Three Indians stand beside the road. They aren't selling anything, no baskets and it's too early for blueberries. They just stand there as if th
ey've been doing it for a long time. They're familiar to me but only as scenery. Do they see me as I stare at them out of the car window? Probably not. I'm a blur to them, one more face in a car that doesn't stop. I have no claim on them, or on any of this.
I sit in the back seat of the car that smells of gasoline and cheese, waiting for my parents, who are buying groceries. The car is beside a wooden general store, saggy and weathered gray, stuck together by the signs nailed all over the outside of it: BLACK CAT CIGARETTES, PLAYERS, COCA-COLA. This isn't even a village, just a wide place in the highway, beside a bridge beside a river. Once I would have wanted to know the river's name. Stephen stands on the bridge, dropping pieces of wood upstream, timing how long it takes them to come out the other side, calculating the rate of flow. The blackflies are out. Some of them are in the car, crawling up the window, jumping, crawling up again. I watch them do this: I can see their hunched backs, their abdomens like little black-red bulbs. I squash them against the glass, leaving red smears of my own blood.
I've begun to feel not gladness, but relief. My throat is no longer tight, I've stopped clenching my teeth, the skin on my feet has begun to grow back, my fingers have healed partially. I can walk without seeing how I look from the back, talk without hearing the way I sound. I go for long periods without saying anything at all. I can be free of words now, I can lapse back into wordlessness, I can sink back into the rhythms of transience as if into bed.

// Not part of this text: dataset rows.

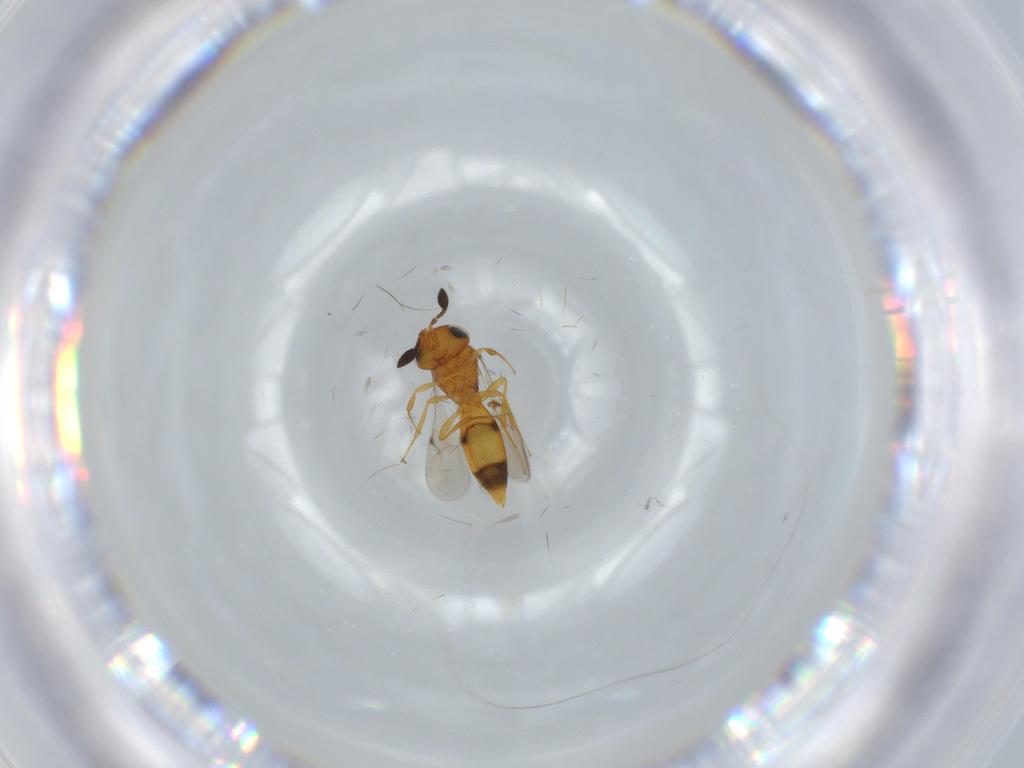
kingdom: Animalia
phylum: Arthropoda
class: Insecta
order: Hymenoptera
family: Scelionidae
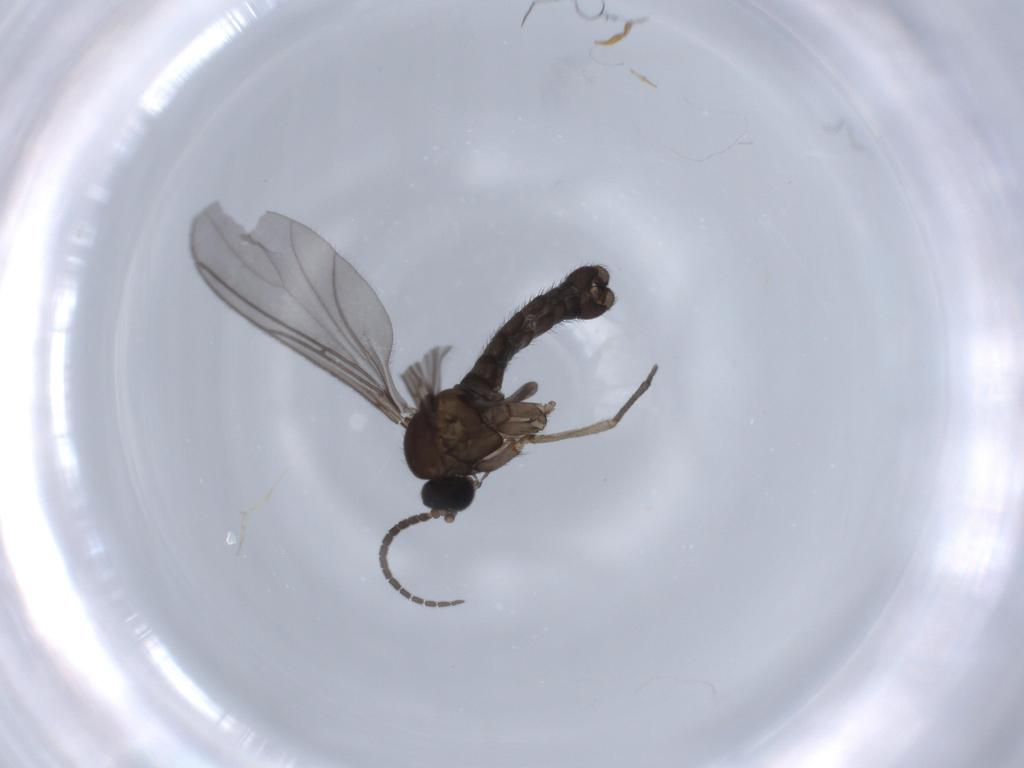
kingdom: Animalia
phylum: Arthropoda
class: Insecta
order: Diptera
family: Sciaridae
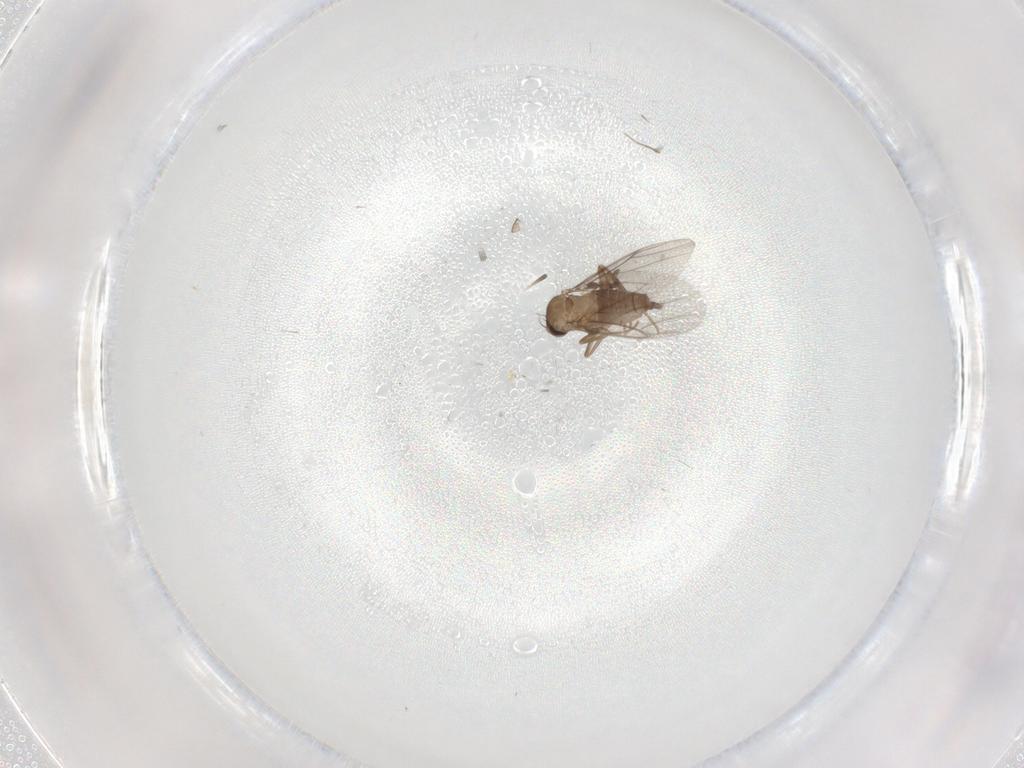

This summer we're in a rented cabin on the north shore of Lake Superior. There are a few other cottages around, most of them empty; there are no other children. The lake is huge and cold and blue and treacherous. It can sink freighters, drown people. In a wind the waves roll in with the crash of oceans. Swimming in it doesn't frighten me at all. I wade into the freezing water, watching my feet and then my legs go down into it, long and white and thinner than on land.
There's a wide beach, and to one end of it a colony of boulders. I spend time among them. They're rounded, like seals, only hard; they heat up in the sun, and stay warm in the evening when the air cools. I take pictures of them with my Brownie camera. I give them the names of cows.